NSW Greens introduce abortion access bill

February 24, 2025
Issue 
Thirty-seven local government areas across NSW have no doctor providing medical abortion scripts. Photo: Derek French/Pexels

Following recommendations from New South Wales Health on abortion as health care, Greens MLC Dr Amanda Cohn has introduced a bill which, if passed, would significantly expand access to abortion services across the state.

According to Family Planning Australia (FPA), almost one in three NSW local government areas do not have a doctor trained to provide medical abortions.

Its December report, Use of Medical Abortion Services in NSW, Australia Between 2018–2022, found that women in regional and rural NSW seek medical abortion at more than double the rate of women living in the city.

“In remote NSW there were 10 medical abortion prescriptions issued for every 1000 women in 2022, and in major cities there were just 4.2 medical abortion prescriptions for every 1000 women.”

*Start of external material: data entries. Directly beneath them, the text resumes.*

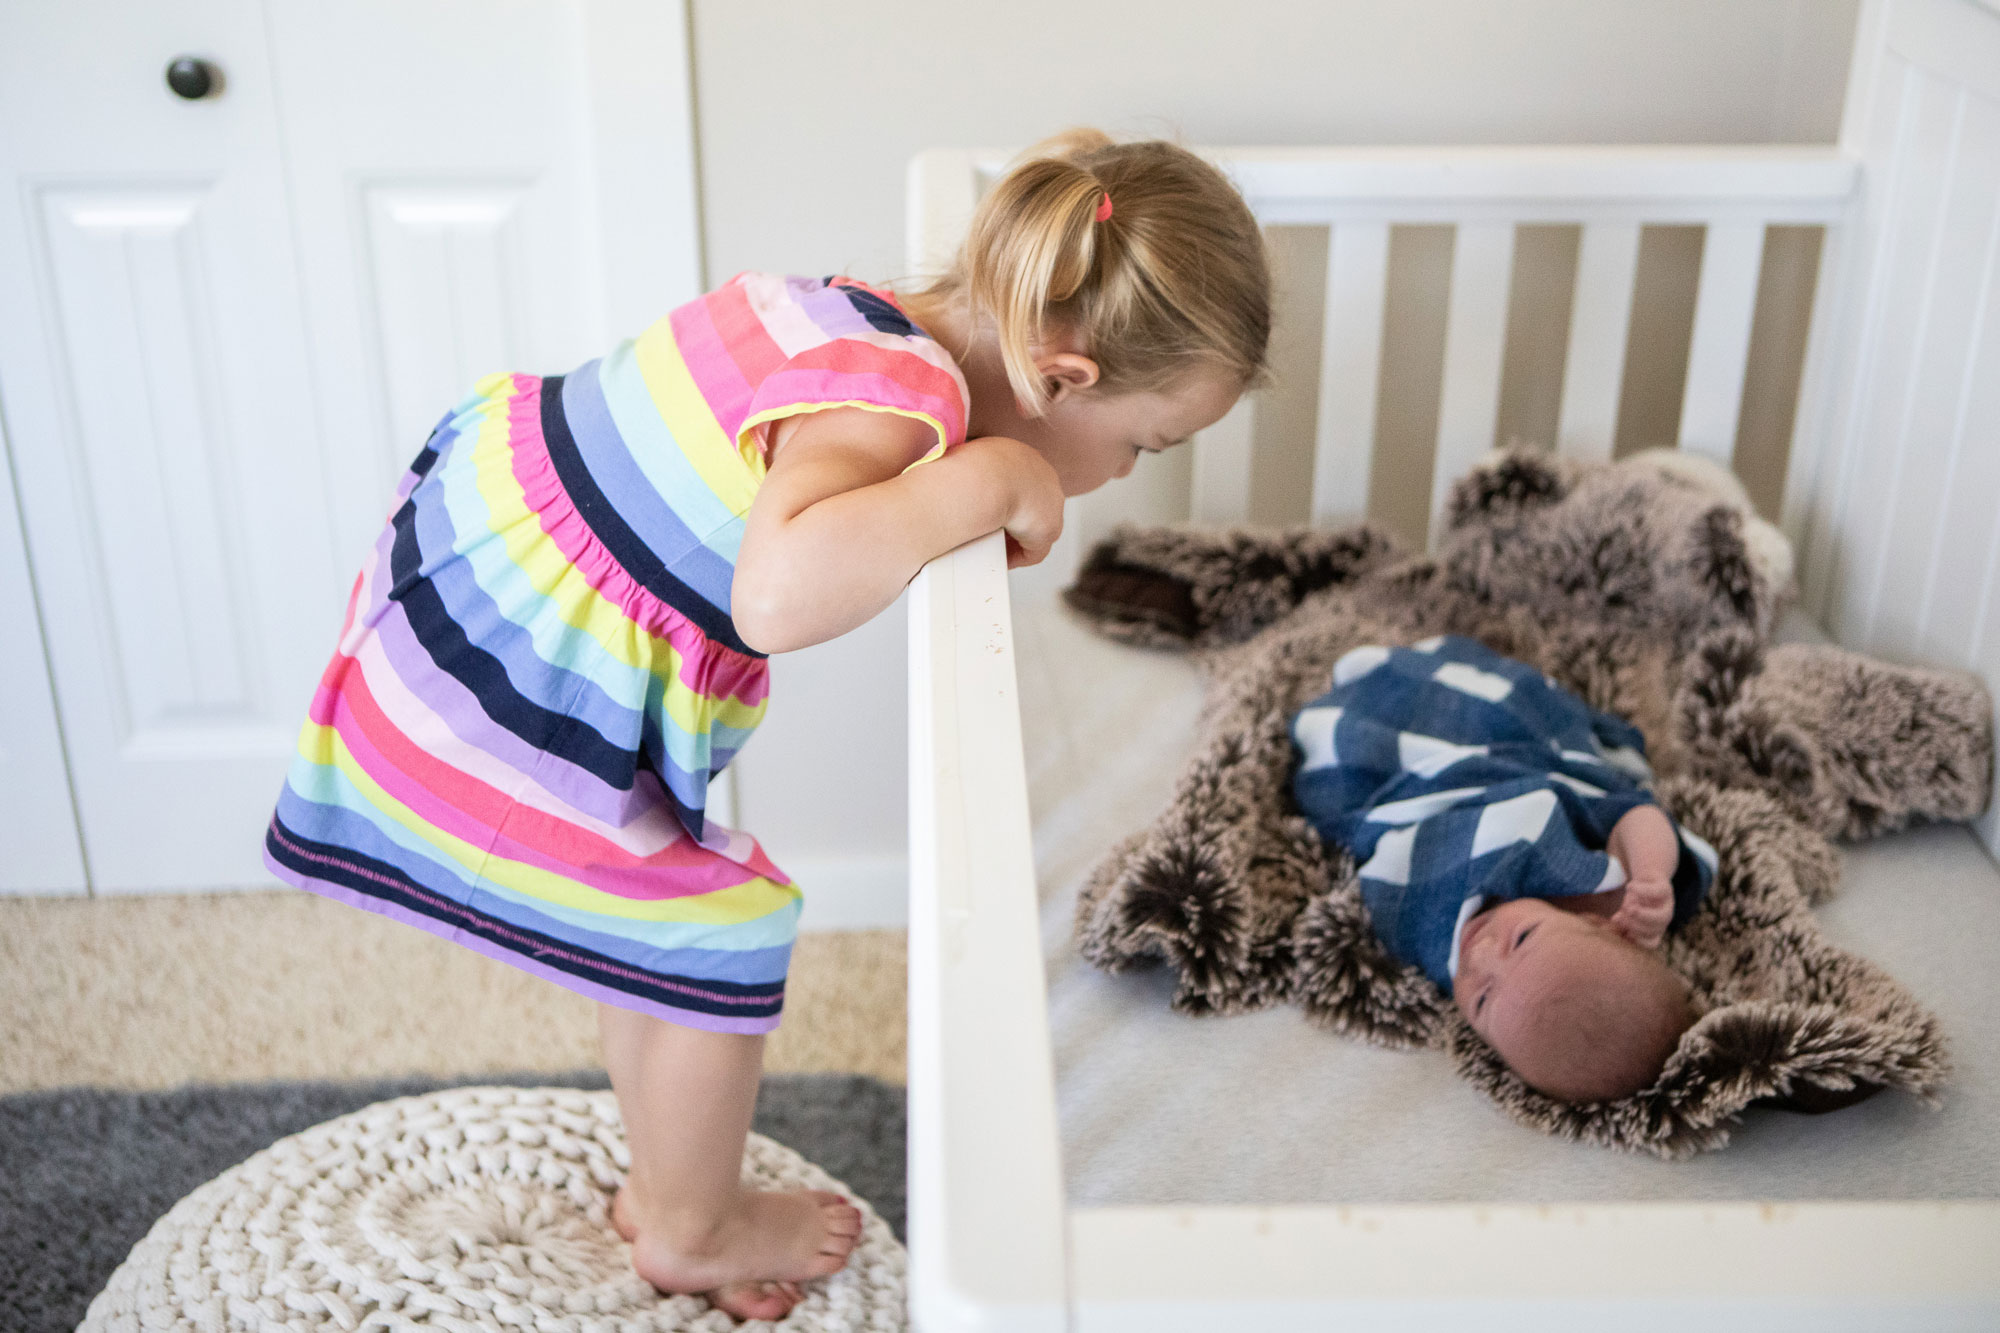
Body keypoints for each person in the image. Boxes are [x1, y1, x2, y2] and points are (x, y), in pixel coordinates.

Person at [263, 129, 1270, 1320]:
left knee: (643, 922)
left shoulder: (857, 314)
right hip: (512, 666)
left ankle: (662, 1180)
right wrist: (986, 477)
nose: (1129, 472)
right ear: (1061, 376)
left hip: (498, 550)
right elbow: (777, 595)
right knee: (720, 930)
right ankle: (693, 1228)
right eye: (1143, 444)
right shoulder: (903, 402)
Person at [1290, 635, 1717, 1104]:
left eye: (1481, 1000)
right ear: (1599, 926)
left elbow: (1389, 873)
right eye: (1522, 938)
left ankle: (1361, 704)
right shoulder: (1607, 899)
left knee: (1348, 756)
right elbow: (1636, 814)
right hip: (1507, 756)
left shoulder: (1432, 943)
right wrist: (1651, 875)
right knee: (1493, 708)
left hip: (1426, 797)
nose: (1480, 953)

FPA’s Dr Emmalee Ford said 37 local government areas have no doctor providing medical abortion scripts. “This represents 28% of all local government areas across NSW and most of them are in rural and regional areas.” 

While FPA said it can offer medical abortion to some pregnant people through telehealth, improving access for people in rural and regional areas, more local doctors offering medical abortions in non-metropolitan areas are still needed.

More recently reports that public hospitals in Queanbeyan and Orange refused to provide abortion services have sent shock waves through the community.

The Australian Medical Association NSW has, since 2023, been calling on the government to “adequately resources abortion services at public hospitals”.

“Your postcode should not determine your ability to attain an abortion,” AMA (NSW) Vice President, Dr Kathryn Austin, said four years after the Abortion Law Reform Act 2019 was passed.

The review of the Act recommended the government amend the law to expand the list of practitioners, balance the rights of women to receive timely care and treatment with practitioners' conscientious objections and improve data collection to support better planning, rather than the onerous and unnecessary mandatory reporting in place.

Cohn introduced the bill to the Legislative Council on February 19.

“There’s nothing in the act that says this is health care and it’s a responsibility of NSW Health to provide,” she said. She said this led to people being forced to delay treatment, travel hundreds of kilometres, or pay hundreds, even thousands of dollars, to access private care.

Hospitals, in public ones, are under no obligation to provide this health measure, Cohn told the ABC. “We’ve heard absolutely heart-wrenching stories of people being turned away from public hospitals.”

The Greens’ Abortion Law Reform Amendment (Health Care Access) Bill 2025 would ensure abortion services are provided across NSW, within a reasonable distance of residents’ homes, and information about access to abortion services is made publicly available.

It would expand access by allowing nurse practitioners and endorsed midwives to prescribe medical abortions up to nine weeks gestation, as per Therapeutic Goods Administration guidelines.

It would remove unnecessary mandatory reporting requirements that create barriers for practitioners and require practitioners who object to abortion to refer a patient to someone who will provide the service.

Cohn said the health minister has intervened on a case-by-case basis when hospitals have refused to provide the service, “but that’s not enough”. “It needs to be legislated.”

Research shows that a majority of cities and towns are “abortion deserts”, meaning the nearest service is more than 160km away.

“Abortion services are not something public hospitals with the capability to provide them should be able to opt out of,” Cohn, herself a General Practitioner, said.

The Greens’ bill would make the system work better for both patients and health workers, Cohn said, provided that the state also adequately supports health workers providing the care.